▶ [Required action] Set down, exactly as they appear, the line containing "The reloj de" and all subsequent lines through the end of the material below.

▶ [Data provided]
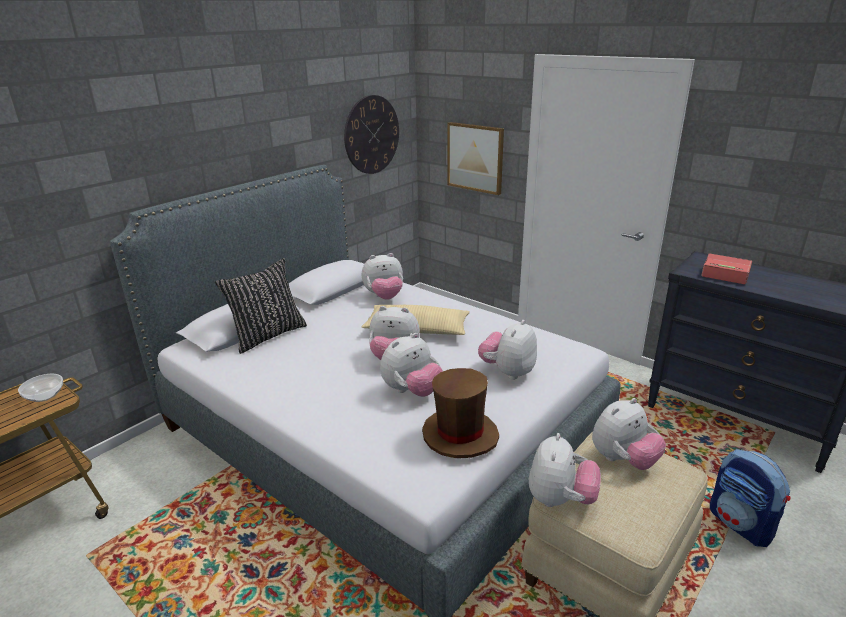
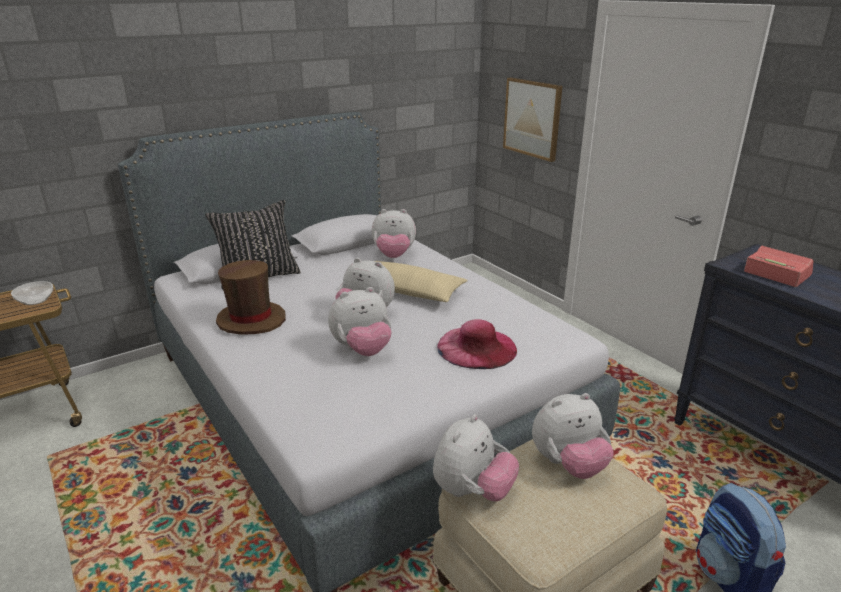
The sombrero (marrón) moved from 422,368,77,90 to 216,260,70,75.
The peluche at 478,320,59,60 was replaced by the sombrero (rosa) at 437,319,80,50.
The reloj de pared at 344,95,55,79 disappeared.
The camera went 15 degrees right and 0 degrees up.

▶ [Answer section]
The reloj de pared at 344,95,55,79 disappeared.
The camera went 15 degrees right and 0 degrees up.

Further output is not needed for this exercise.